Please give back exactly the line with "Table 4: Effects" and each line after it through the end of the material, leaving out the pictures.

:: Data block ::

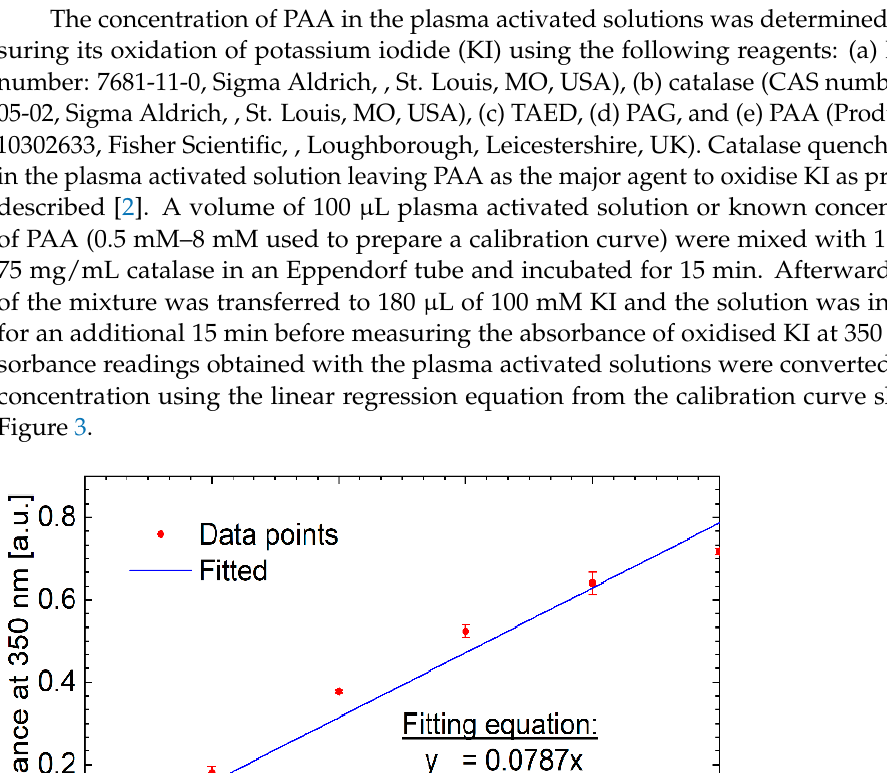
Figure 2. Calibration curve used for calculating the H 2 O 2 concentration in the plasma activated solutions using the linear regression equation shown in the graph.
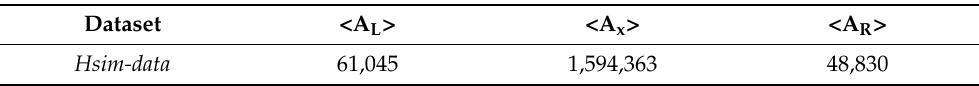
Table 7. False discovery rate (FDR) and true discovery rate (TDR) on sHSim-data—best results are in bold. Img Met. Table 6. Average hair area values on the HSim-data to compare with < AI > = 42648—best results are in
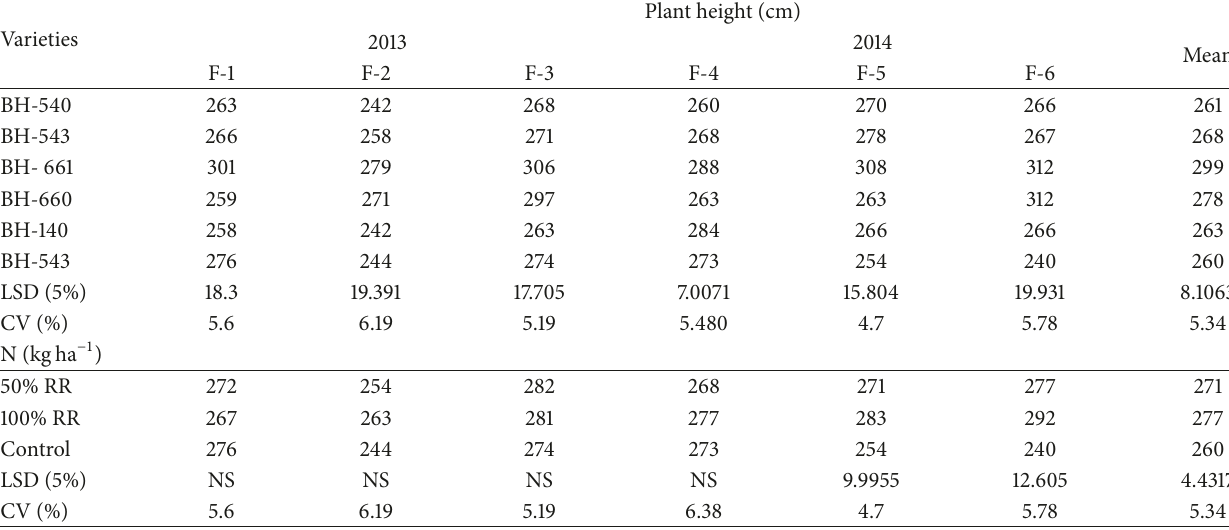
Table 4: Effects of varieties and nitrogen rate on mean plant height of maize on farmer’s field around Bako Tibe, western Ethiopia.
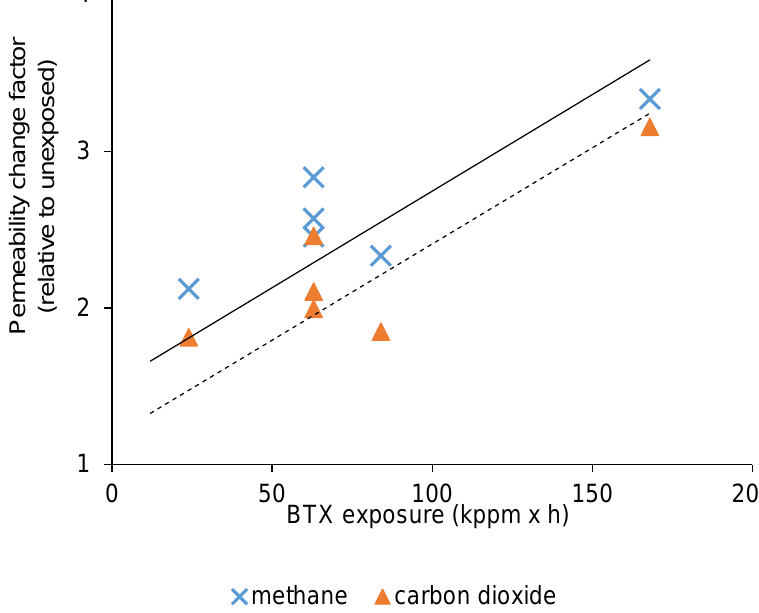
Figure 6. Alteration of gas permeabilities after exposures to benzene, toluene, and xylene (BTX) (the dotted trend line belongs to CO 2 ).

:::

### Output for this exercise
Table 4: Effects of varieties and nitrogen rate on mean plant height of maize on farmer’s field around Bako Tibe, western Ethiopia.
Figure 6. Alteration of gas permeabilities after exposures to benzene, toluene, and xylene (BTX) (the dotted trend line belongs to CO 2 ).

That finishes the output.